Windows 2000 is also missing and was probably the last time Microsoft put out an OS that was good from the start rather than sucking on release.
Also the ones listed as bad from Vista onwards simply never got the improvements.
Vista was actually shockingly solid by the end. 7 on release was essentially just Vista Service Pack 3 with a new taskbar skin, because Vista was completely unmarketable by that point and nobody could be convinced to jump to Vista anymore.

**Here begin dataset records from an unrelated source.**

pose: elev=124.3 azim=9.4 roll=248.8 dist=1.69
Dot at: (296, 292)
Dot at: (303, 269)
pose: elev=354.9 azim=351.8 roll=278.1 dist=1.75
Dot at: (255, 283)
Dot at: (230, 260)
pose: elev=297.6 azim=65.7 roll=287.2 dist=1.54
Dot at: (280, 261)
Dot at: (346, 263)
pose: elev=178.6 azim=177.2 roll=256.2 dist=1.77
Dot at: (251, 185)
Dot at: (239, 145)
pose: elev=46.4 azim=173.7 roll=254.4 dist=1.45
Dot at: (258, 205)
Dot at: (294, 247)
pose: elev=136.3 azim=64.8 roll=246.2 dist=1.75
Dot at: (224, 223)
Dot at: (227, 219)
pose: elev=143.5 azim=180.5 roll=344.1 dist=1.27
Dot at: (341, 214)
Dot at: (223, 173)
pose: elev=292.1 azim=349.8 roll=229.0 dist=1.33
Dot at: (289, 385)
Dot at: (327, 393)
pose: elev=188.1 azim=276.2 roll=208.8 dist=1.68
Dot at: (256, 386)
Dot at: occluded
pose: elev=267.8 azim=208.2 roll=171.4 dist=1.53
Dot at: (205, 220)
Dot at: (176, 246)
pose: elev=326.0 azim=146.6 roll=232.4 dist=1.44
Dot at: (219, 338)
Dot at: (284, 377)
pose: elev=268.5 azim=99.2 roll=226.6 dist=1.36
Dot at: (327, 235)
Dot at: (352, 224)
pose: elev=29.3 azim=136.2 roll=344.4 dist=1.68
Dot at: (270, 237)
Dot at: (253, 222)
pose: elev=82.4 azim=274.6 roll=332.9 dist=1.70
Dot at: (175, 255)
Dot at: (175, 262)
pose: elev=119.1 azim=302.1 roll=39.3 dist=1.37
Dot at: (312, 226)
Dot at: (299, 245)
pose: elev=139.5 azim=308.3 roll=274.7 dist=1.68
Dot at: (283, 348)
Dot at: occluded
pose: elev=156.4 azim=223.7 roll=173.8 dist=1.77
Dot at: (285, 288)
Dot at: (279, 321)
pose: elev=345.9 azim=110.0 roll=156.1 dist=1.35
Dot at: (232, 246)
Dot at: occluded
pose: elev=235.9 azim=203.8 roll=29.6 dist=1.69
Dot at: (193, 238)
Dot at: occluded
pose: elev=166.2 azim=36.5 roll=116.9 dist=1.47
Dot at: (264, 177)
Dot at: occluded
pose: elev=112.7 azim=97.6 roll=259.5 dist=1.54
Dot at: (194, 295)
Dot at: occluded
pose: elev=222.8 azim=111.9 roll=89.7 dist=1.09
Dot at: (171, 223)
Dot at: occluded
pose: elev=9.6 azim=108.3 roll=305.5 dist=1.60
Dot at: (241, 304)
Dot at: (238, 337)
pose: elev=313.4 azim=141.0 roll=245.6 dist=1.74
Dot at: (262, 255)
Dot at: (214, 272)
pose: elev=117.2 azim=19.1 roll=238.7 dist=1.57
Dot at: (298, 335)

Win2K was the last version of Windows I liked. By 2007 I’d had enough of their shit and moved to Linux. Each and every year since then has validated that choice, as desktop Linux has improved and Windows has enshittified further and further.
You’re missing Windows 2000, but I guess you can argue that’s Windows NT not mainline Windows. That was definitely in the good camp, and I was not alone in sticking with it for many years (until XP got good).
Edit: I see @NickwithaC@lemmy.world beat me to this point.
Good stopped existing after 7. Only bad and slightly less bad.
Too bad win 12 is on track to break the streak.
95 is the best OS of all time.
Never any love for Win 3.1
That’s one hell of a thumbnail
I had to help my sister keep her 8 year old Mac going or buy a new secondhand (cheap) machine. With the options out there and with the state of Windows, I didn’t even consider it.
She’s ended up with her same 8 year old Mac with Ubuntu 24.04, and I’ve been really impressed with how it’s actually great for non-technical users these days! And works really well on old hardware.
This should give her another few years of life out of the thing without worrying about software support.
Go for tumbleweed, it’s supporting wide range of architectures (including even powerpc so you can still use powerpc macs) and it’s rolling release distro on top of that
It’s frustrating. There’s a lot of Windows 11 that I do actually like: Massively improved HDR support, far better DPI scaling features, tabbed file browsing, a unified control panel again (yes I know if you look hard enough you can find legacy panels), configurable snapping regions for Windows, gaming focused features with screen recording, intelligent capture, etc. On the power user side: the terminal, winget, built in ssh support and broader compatibility with Linux development toolchains, and if you’re the kind of person with a family or friends you do tech support for regularly the Quick Assist’s current iteration is a godsend.
But then the tradeoff is ads, increased telemetry, AI integrations, inability to move the taskbar, a piss-poor local file search, increasingly restrictive desktop customizations via third party tools, shorter support periods for Windows feature updates, and generally a lack of overall feature control due to low level integration with core Windows services.
I don’t think Windows 11 is a bad operating system in the sense that I believe it to be a marked improvement on a feature by feature comparison to Windows 10. But it feels like two development arms at Microsoft are consistently at war with eachother. Some want to implement really cool features and tools for end users, and the others are hellbent on locking the system down and forcing this Apple philosophy of “use it like we want you to”.
They should have just kept incrementally upgrading W10. People don’t like big changes and there’s not much encouraging people to 11 except 10 going EOL.
Good. Windows 11 is trash.
Huh. So shitting on your customers is a bad thing?
Wow who would have thought….
I use Linux at home exclusively (Linux Mint Debian Edition).
Don’t need Windows for anything but when I worked Enterprise IT the move to Windows 10 was a massive pain but we finally got it working and it wasn’t too bad as an OS. There is no reason why you’d want to upgrade.
As for home users, from my experience people don’t like change. If you move a single shortcut on the desktop , they are lost and panic .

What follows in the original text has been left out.